1766-07-25, de Marie Thérèse Geoffrin à Voltaire [François Marie Arouet].

Dans l'instant même que j'ai reçu votre lettre, monsieur, je l'ai envoyée au roi avec les cahiers qui l'accompagnaient.
Sa majesté me fit l'honneur de m'écrire sur le champ le billet que voici en original.

Comme c'est à vous, monsieur, que je le dois, je vous en fais l'hommage et le sacrifice. Sa majesté me fit dire que nous lirions ensemble la brochure. Sa majesté me l'a lue. Comme le roi lit aussi parfaitement bien que vous écrivez, monsieur, le lecteur et l'auteur m'ont fait passer une soirée délicieuse.

Sa majesté a été très touchée du sort des malheureux pour lesquels vous vous intéressez; elle m'a donné de sa poche deux cents ducats.

Le roi a soupiré, monsieur, en lisant l'endroit de votre lettre où vous paraissez regretter de n'avoir pas pu m'accompagner.

Vous avez vu des rois! Eh bien, l'âme, le cœur, l'esprit, et les agréments de celui-ci auraient été pour votre philosophie et votre humanité, un spectacle intéressant, touchant, agréable, et peut-être nouveau.

Je payerai bien cher le plaisir que j'ai eu de voir un roi qui était celui de mon cœur avant que d'être celui de la Pologne. Je sens que la présence réelle de ses vertus, de sa sensibilité, des charmes de sa société, et de sa personne, remue mon cœur bien plus vivement que ne se fait le souvenir que j'en avais conservé, quoiqu'il me fût toujours présent, et assez fort pour me faire entreprendre un très grand voyage.

Cette douce nourriture que je suis venue chercher pour mon sentiment, va se changer en amertume pour le reste de ma vie, quand il me faudra, en quittant ces lieux prononcer le mot jamais.

Je serai de retour chez moi à la fin d'octobre. Vous aurez la bonté, monsieur, de me faire savoir à qui je dois remettre l'aumône du roi. J'y joindrai le denier de la veuve.
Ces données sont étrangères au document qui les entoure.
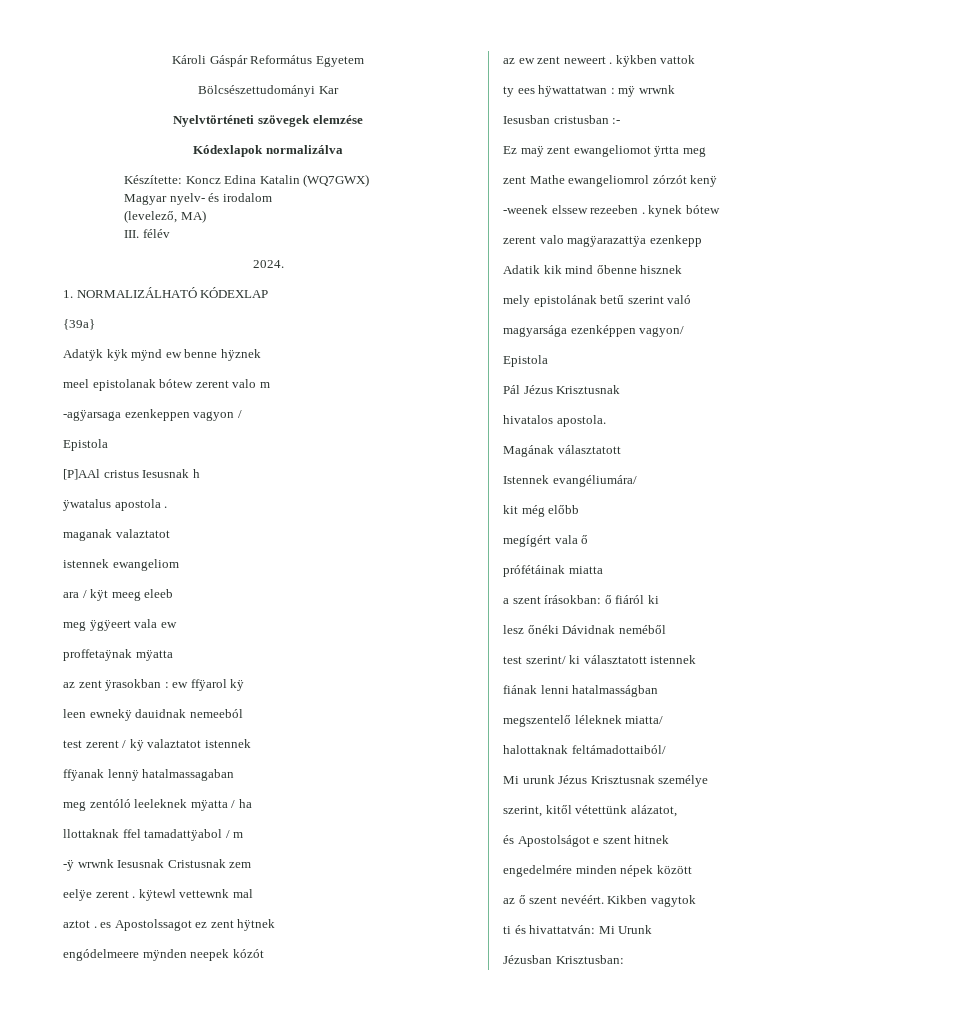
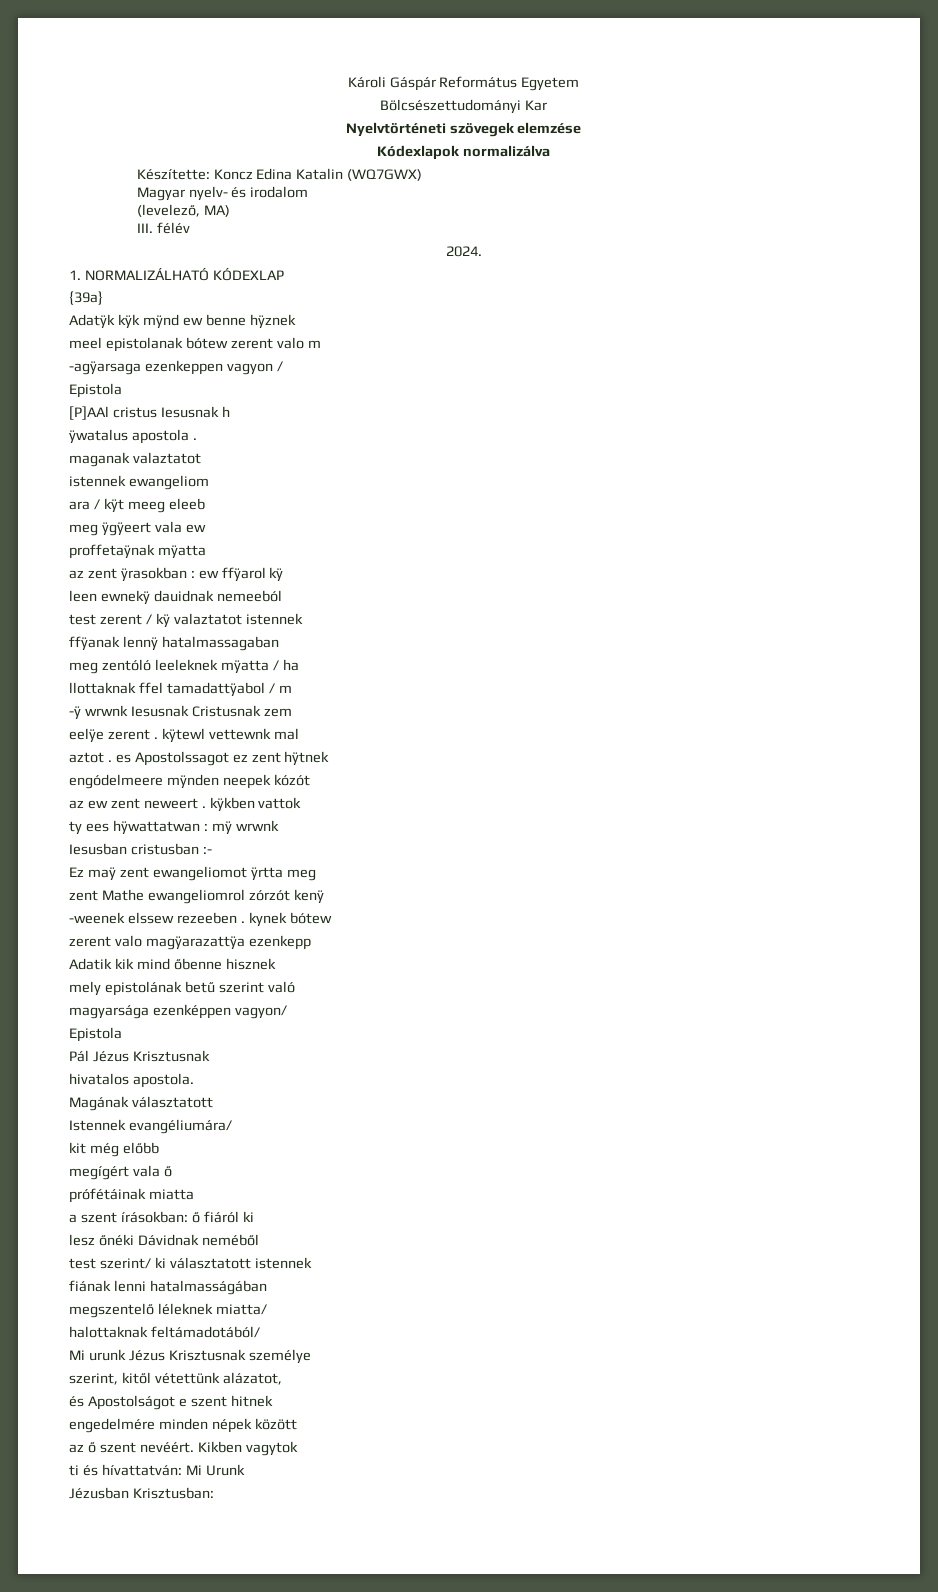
[572,685,659,697] hatalmasságban -> [149,1280,267,1295] hatalmasságában
[571,745,666,754] feltámadottaiból/ -> [150,1326,260,1338] feltámadotából/
[529,925,596,934] hivattatván: -> [101,1464,182,1476] hívattatván:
Soyez persuadé que j'ai la même horreur que vous pour le fanatisme et ses effroyables effets, et que votre humanité et votre zèle m'inspirent une aussi grande vénération que la beauté de votre esprit, son étendue, et l'immensité de vos connaissances me causent d'admiration.

La réunion de ces sentiments me rend digne, monsieur, de vous louer et de vous respecter. Sa majesté a voulu garder la lettre que vous m'avez fait l'honneur de m'écrire. Par ce sacrifice que je fais au roi, et par celui que je vous fais de son billet, vous devez connaître mon cœur. Vous voyez qu'il préfère à sa propre gloire, le plaisir de faire des heureux.